Excercises Electric Machinery Fundamentals

Chapter 6

Problem 6-6


In [1]:
%pylab inline


Populating the interactive namespace from numpy and matplotlib

Description

For the motor in Problem 6-5

  • What is the slip at the pullout torque?
  • What is the pullout torque of this motor?

In [2]:
R1 =  0.10     # [Ohm]
R2 =  0.07     # [Ohm]
Xm = 10.0      # [Ohm]
X1 =  0.21     # [Ohm]
X2 =  0.21     # [Ohm]
Pmech  = 500   # [W]
Pmisc  =   0   # [W]
Pcore  = 400   # [W]
Vphi   = 120   # [V]
w_sync = 188.5 # [rad/s]

SOLUTION

The slip at pullout torque is found by calculating the Thevenin equivalent of the input circuit from the rotor back to the power supply, and then using that with the rotor circuit model.

$$Z_{TH} = \frac{jX_M(R_1+jX_1)}{R_1 + j(X_1+X_M)}$$

In [3]:
Zth = (Xm*1j * (R1 + X1*1j)) / (R1 + (X1+Xm)*1j)
Zth_angle = arctan(Zth.imag/Zth.real)
print('Zth = ({:.4f})Ω = {:.3f} Ω ∠{:.1f}°'.format(Zth, abs(Zth), Zth_angle/pi*180))
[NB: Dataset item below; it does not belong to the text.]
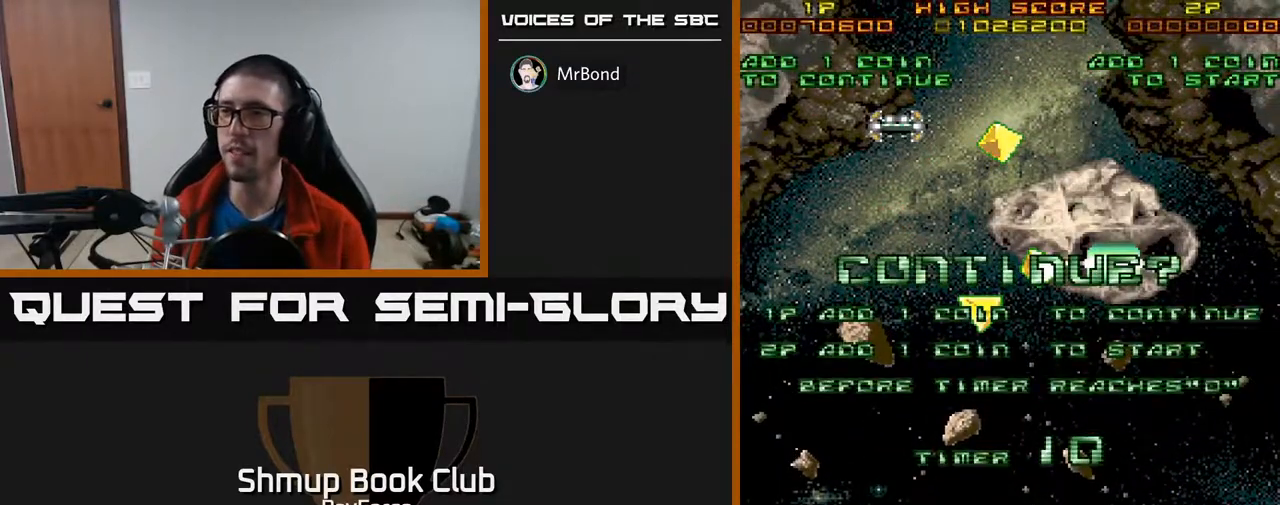
{"buttons": ["A"], "right_stick": "center", "events": [[17, "A", "down"], [33, "X", "up"], [117, "X", "down"], [133, "A", "up"], [233, "A", "down"], [250, "X", "up"], [317, "X", "down"], [350, "A", "up"], [433, "A", "down"], [467, "X", "up"]]}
Zth = (0.0959+0.2066j)Ω = 0.228 Ω ∠65.1°
$$\vec{V_{TH}} = \frac{jX_M}{R_1 + j(X_1+X_M)} \vec{V_ \phi }$$

In [4]:
Vth = Xm*1j / (R1 + (X1+Xm)*1j) * Vphi
Vth_angle = arctan(Vth.imag/Vth.real)
print('Zth = {:.1f} V ∠{:.1f}°'.format(abs(Vth), Vth_angle/pi*180))


Zth = 117.5 V ∠0.6°

The slip at pullout torque is: $$S_\text{max} = \frac{R_2}{\sqrt{R_{TH}^2+(X_{TH}+X_2)^2}}$$


In [5]:
Rth = Zth.real
Xth = Zth.imag
s_max = R2 / sqrt(Rth**2 + (Xth+X2)**2)
print('''
s_max = {:.3f}
============='''.format(s_max))


s_max = 0.164
=============

The pullout torque of the motor is:

$$\tau_\text{max} = \frac{3V_{TH}^2}{2\omega_\text{sync}[R_{TH}+\sqrt{R_{TH}^2+(X_{TH}+X_2)^2}]}$$

In [6]:
tau_max = (3* abs(Vth)**2) / (2 * w_sync*(Rth + sqrt(Rth**2 + (Xth+X2)**2)))
print('''
tau_max = {:.0f} Nm
================'''.format(tau_max))


tau_max = 210 Nm
================